Data provided —
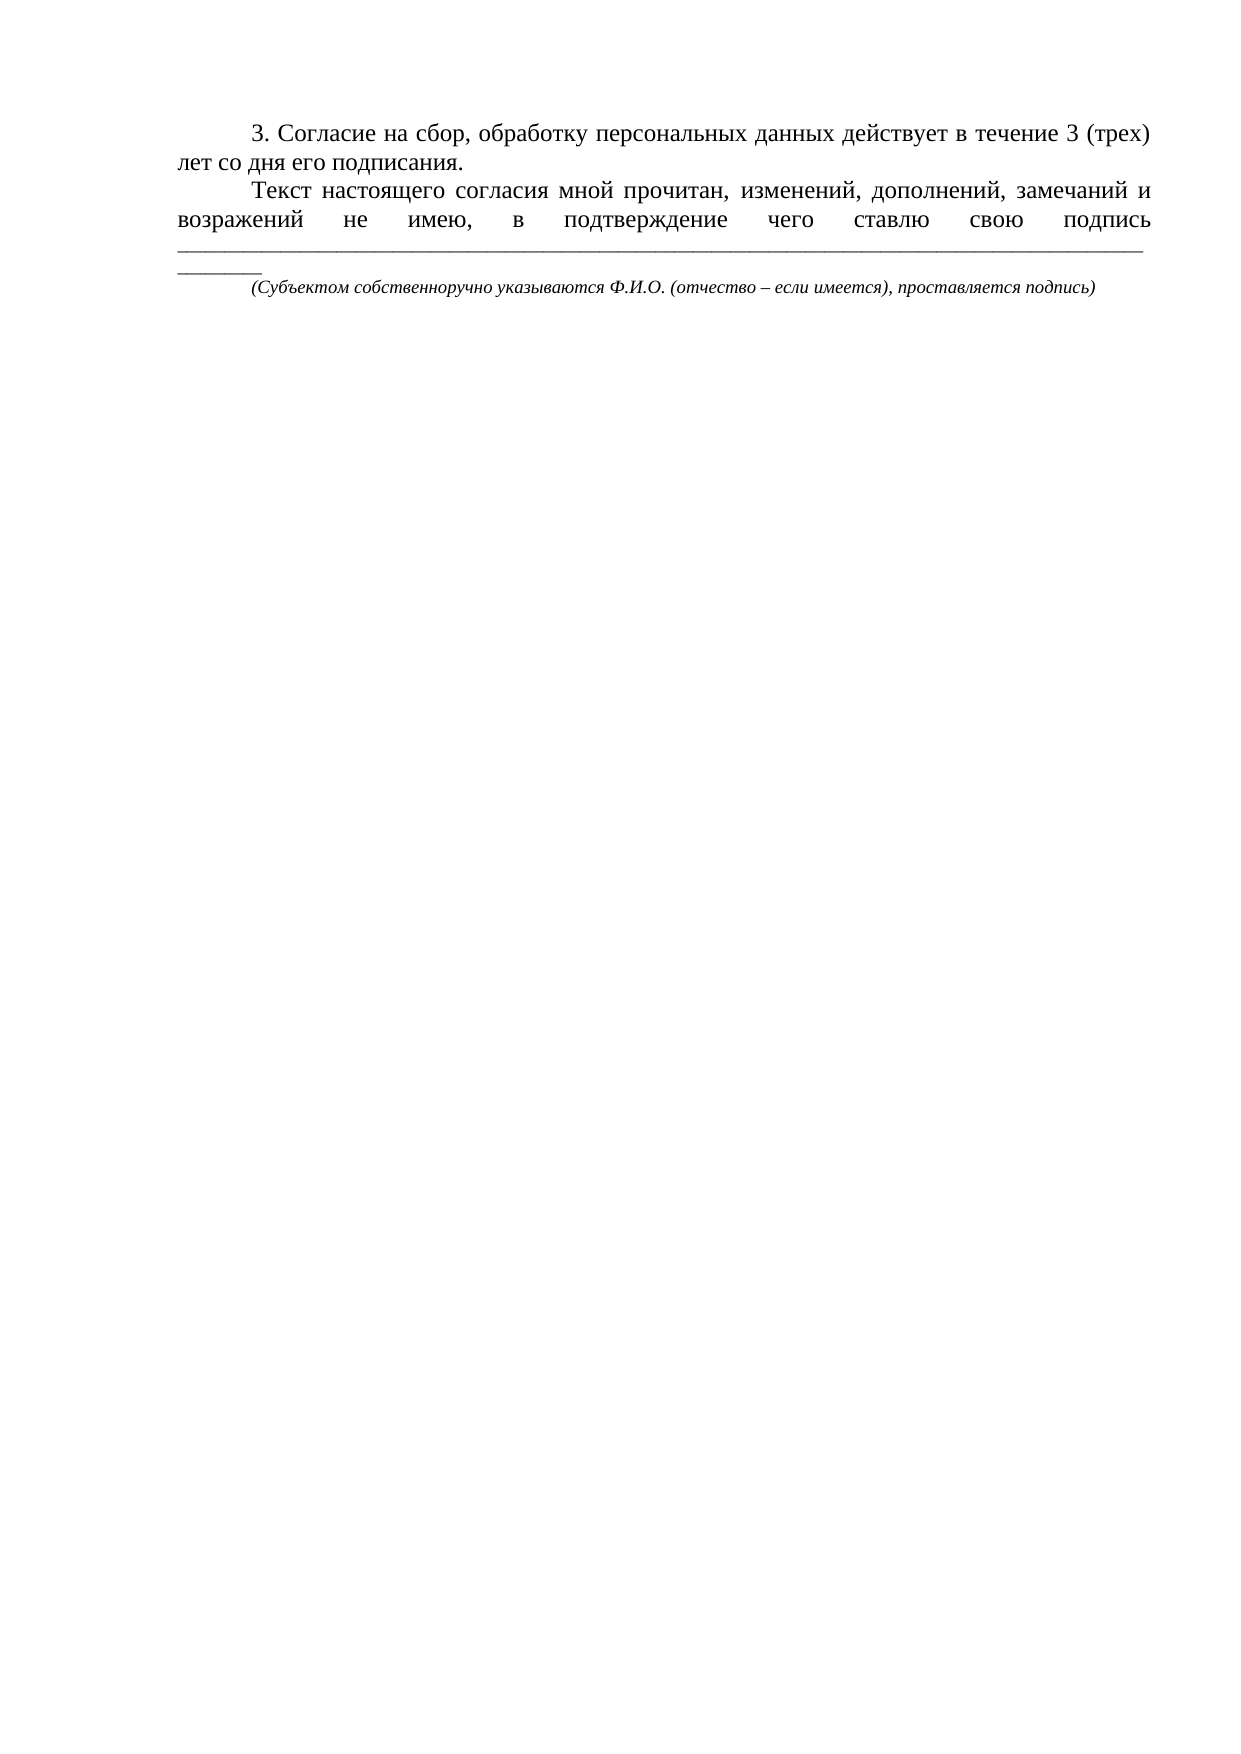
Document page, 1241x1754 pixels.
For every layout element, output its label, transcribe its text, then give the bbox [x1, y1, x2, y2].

text Текст настоящего согласия мной прочитан, изменений, дополнений, замечаний и возражений не имею, в подтверждение чего ставлю свою подпись ________________________________________________________________________________________________________________ [177, 176, 1152, 276]
text (Субъектом собственноручно указываются Ф.И.О. (отчество – если имеется), проставляется подпись) [177, 276, 1152, 298]
text 3. Согласие на сбор, обработку персональных данных действует в течение 3 (трех) лет со дня его подписания. [177, 118, 1152, 176]
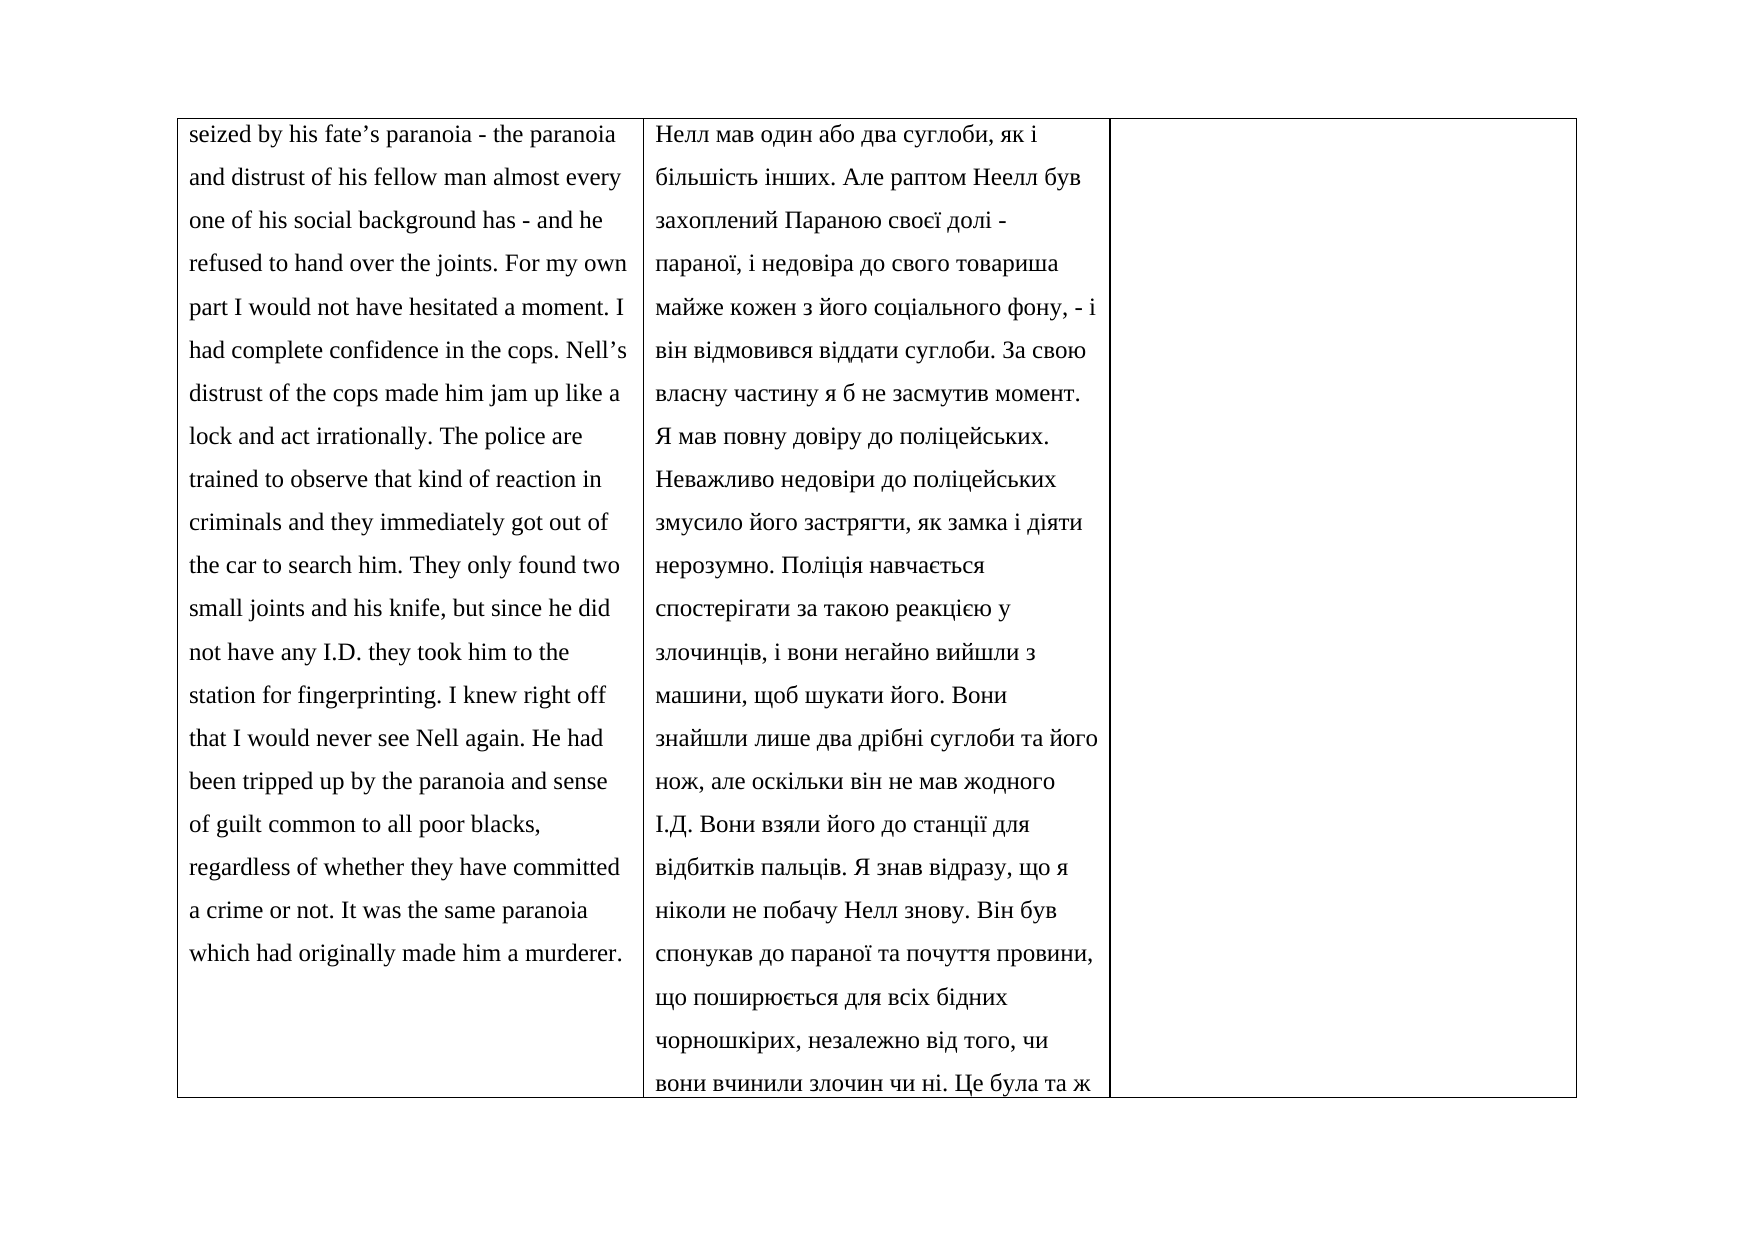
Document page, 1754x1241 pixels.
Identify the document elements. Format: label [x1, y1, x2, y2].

table_header [1111, 119, 1576, 1097]
table_header [644, 119, 1109, 1097]
table_header [178, 119, 643, 1097]
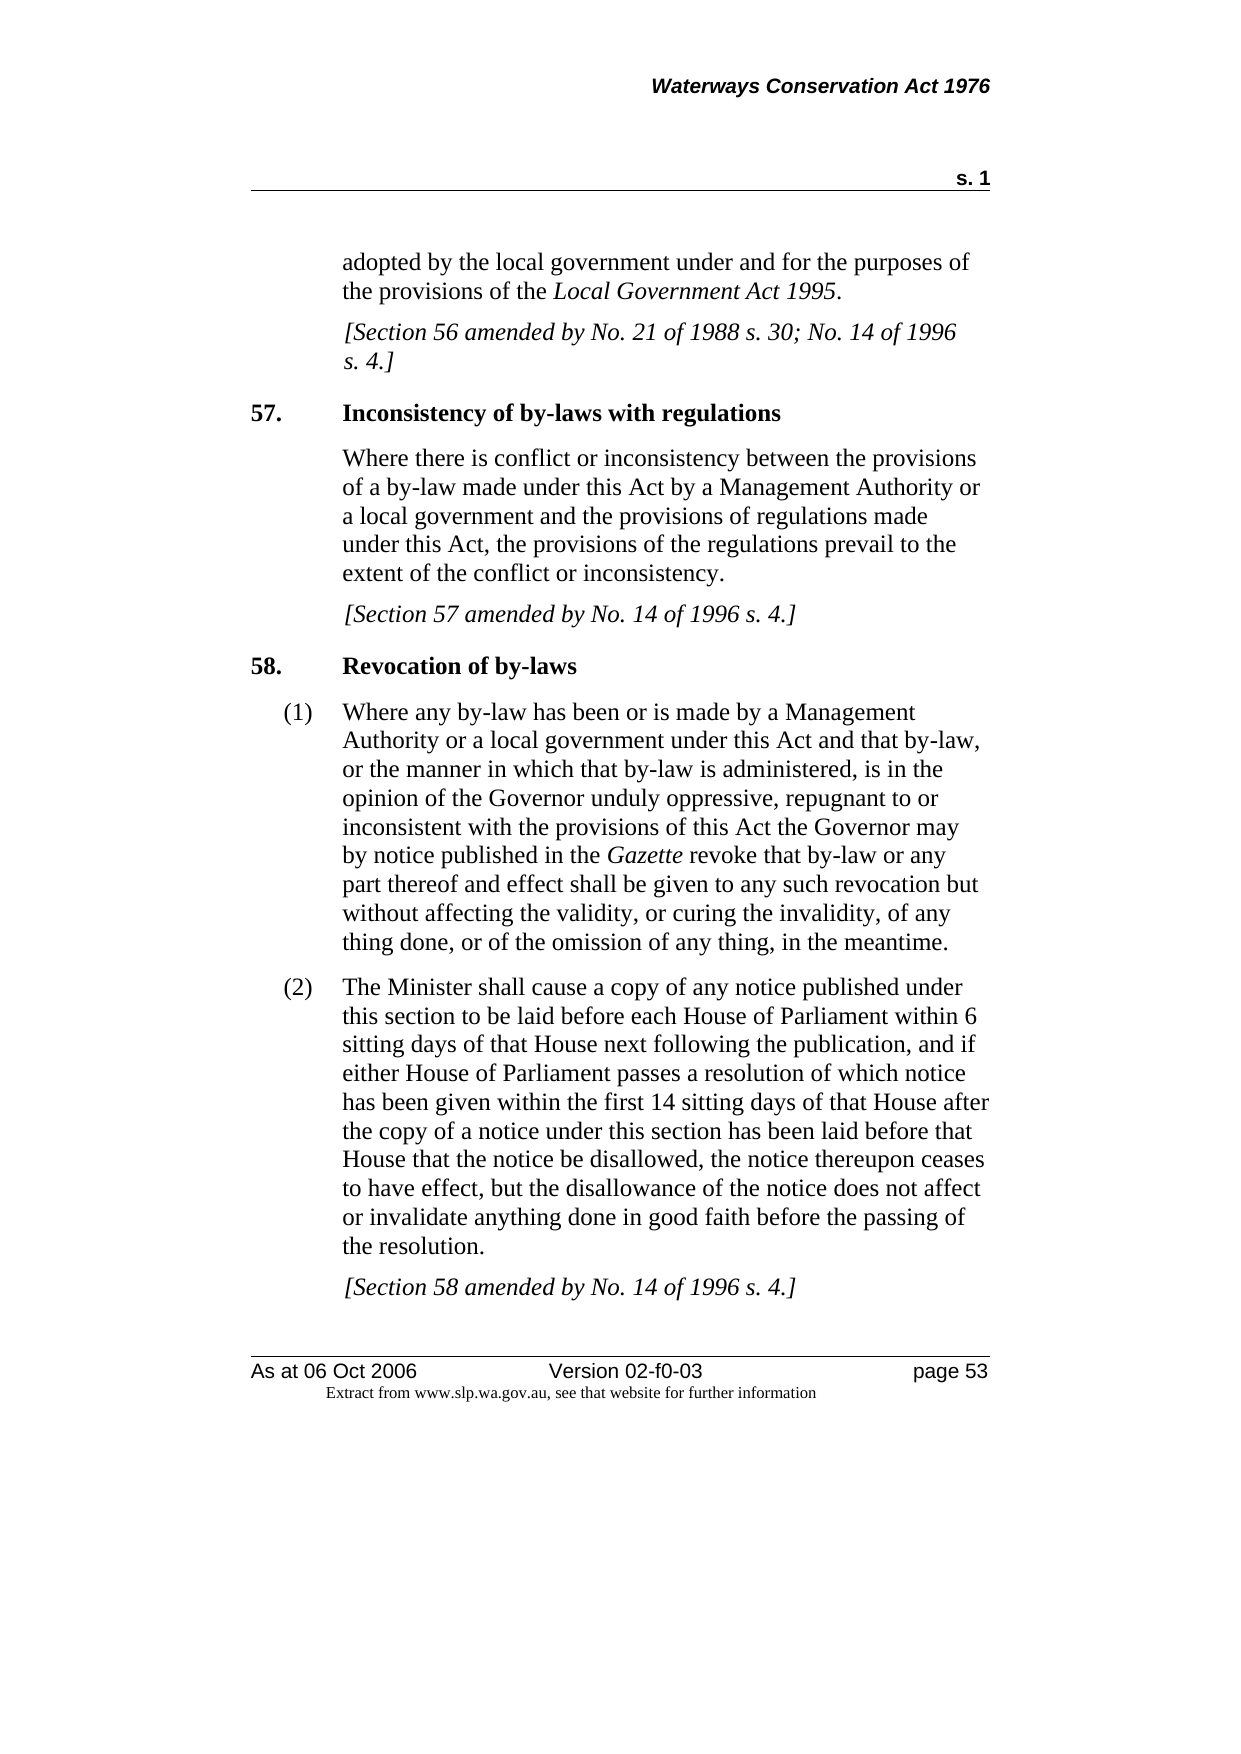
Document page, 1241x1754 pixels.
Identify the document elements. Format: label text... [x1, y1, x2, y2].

subtitle 57. Inconsistency of by-laws with regulations [251, 398, 990, 427]
text [Section 57 amended by No. 14 of 1996 s. 4.] [251, 599, 990, 628]
text (2) The Minister shall cause a copy of any notice published under this section to be laid before each House of Parliament within 6 sitting days of that House next following the publication, and if either House of Parliament passes a resolution of which notice has been given within the first 14 sitting days of that House after the copy of a notice under this section has been laid before that House that the notice be disallowed, the notice thereupon ceases to have effect, but the disallowance of the notice does not affect or invalidate anything done in good faith before the passing of the resolution. [251, 972, 990, 1259]
subtitle 58. Revocation of by-laws [251, 651, 990, 680]
text (1) Where any by-law has been or is made by a Management Authority or a local government under this Act and that by-law, or the manner in which that by-law is administered, is in the opinion of the Governor unduly oppressive, repugnant to or inconsistent with the provisions of this Act the Governor may by notice published in the Gazette revoke that by-law or any part thereof and effect shall be given to any such revocation but without affecting the validity, or curing the invalidity, of any thing done, or of the omission of any thing, in the meantime. [251, 697, 990, 955]
text [Section 58 amended by No. 14 of 1996 s. 4.] [251, 1272, 990, 1301]
text [Section 56 amended by No. 21 of 1988 s. 30; No. 14 of 1996 s. 4.] [251, 317, 990, 375]
text Where there is conflict or inconsistency between the provisions of a by-law made under this Act by a Management Authority or a local government and the provisions of regulations made under this Act, the provisions of the regulations prevail to the extent of the conflict or inconsistency. [251, 443, 990, 587]
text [251, 247, 990, 305]
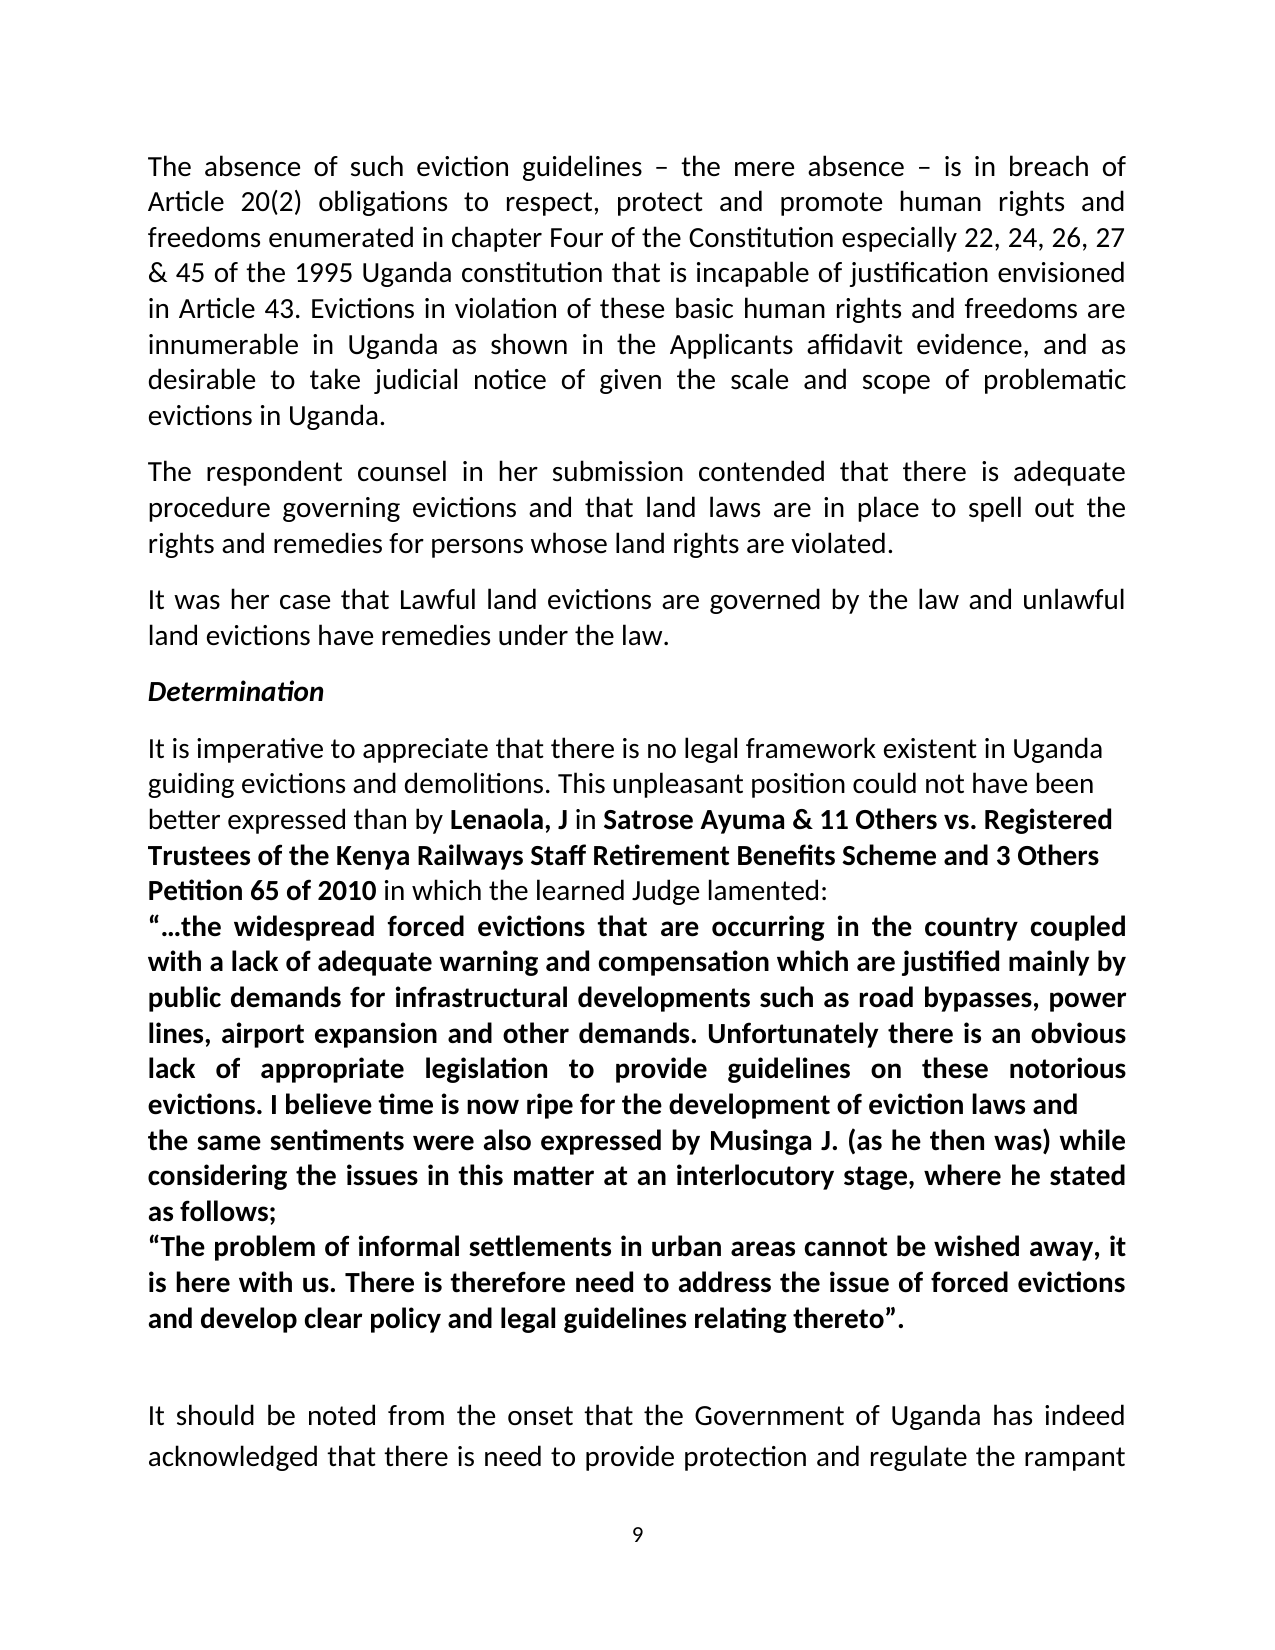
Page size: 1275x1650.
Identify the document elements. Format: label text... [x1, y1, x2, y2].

text The respondent counsel in her submission contended that there is adequate procedure governing evictions and that land laws are in place to spell out the rights and remedies for persons whose land rights are violated. [148, 453, 1127, 560]
text the same sentiments were also expressed by Musinga J. (as he then was) while considering the issues in this matter at an interlocutory stage, where he stated as follows; [148, 1122, 1127, 1228]
text “The problem of informal settlements in urban areas cannot be wished away, it is here with us. There is therefore need to address the issue of forced evictions and develop clear policy and legal guidelines relating thereto”. [148, 1228, 1127, 1335]
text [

Problem description — Copy nothing but the lines from the line holding "text [251, 247, 990, 305]" through the last line of the entries, exactly, while leaving out the pictures.

Problem solution —
text [251, 247, 990, 305]
Page size: 1275x1650.
Identify the document elements. Format: label text... [x1, y1, x2, y2].

text The respondent counsel in her submission contended that there is adequate procedure governing evictions and that land laws are in place to spell out the rights and remedies for persons whose land rights are violated. [148, 453, 1127, 560]
text the same sentiments were also expressed by Musinga J. (as he then was) while considering the issues in this matter at an interlocutory stage, where he stated as follows; [148, 1122, 1127, 1228]
text “The problem of informal settlements in urban areas cannot be wished away, it is here with us. There is therefore need to address the issue of forced evictions and develop clear policy and legal guidelines relating thereto”. [148, 1228, 1127, 1335]
text [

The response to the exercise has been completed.